**WHAT YOU NEED TO DO**
Report each line in the records below that contains the word "value".

**RECORDS TO USE**
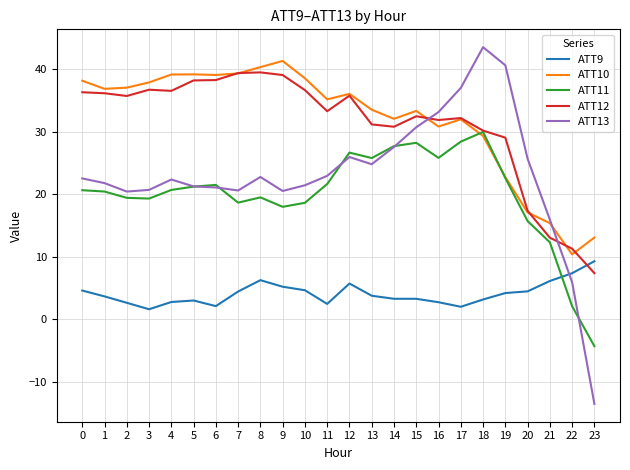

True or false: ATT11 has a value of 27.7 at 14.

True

...

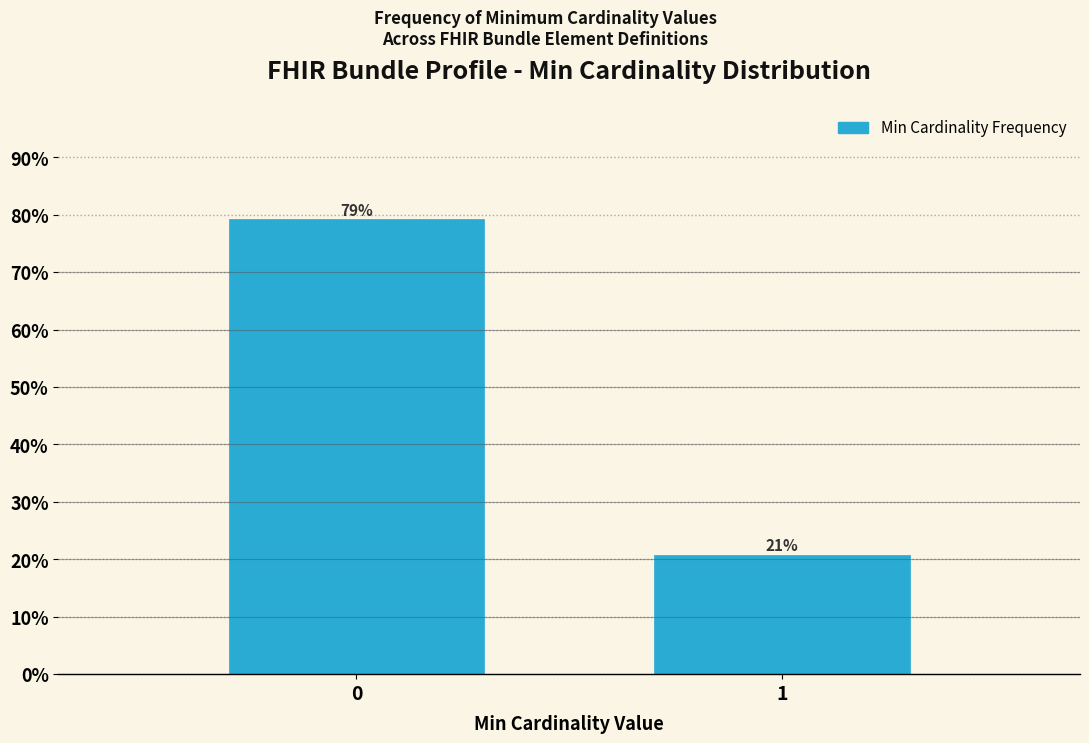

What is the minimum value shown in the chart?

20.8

* * *

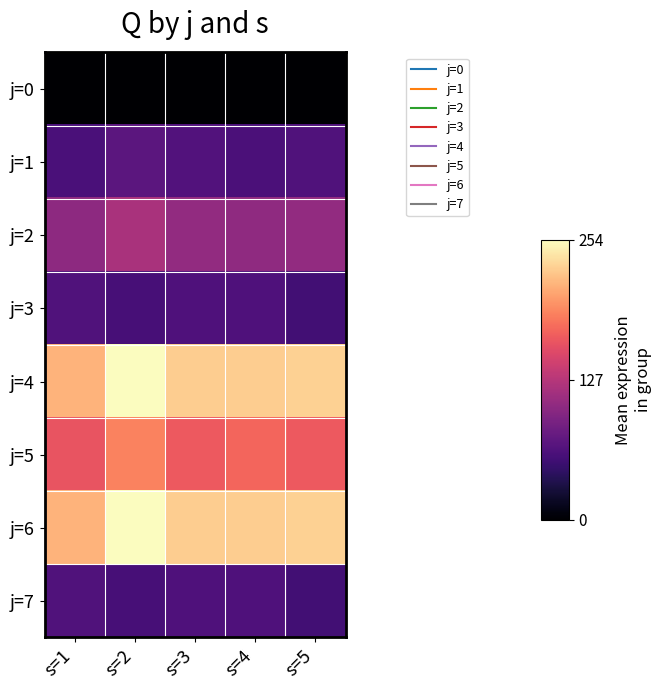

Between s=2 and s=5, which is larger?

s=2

**EXPECTED OUTPUT**
True or false: ATT11 has a value of 27.7 at 14.
What is the minimum value shown in the chart?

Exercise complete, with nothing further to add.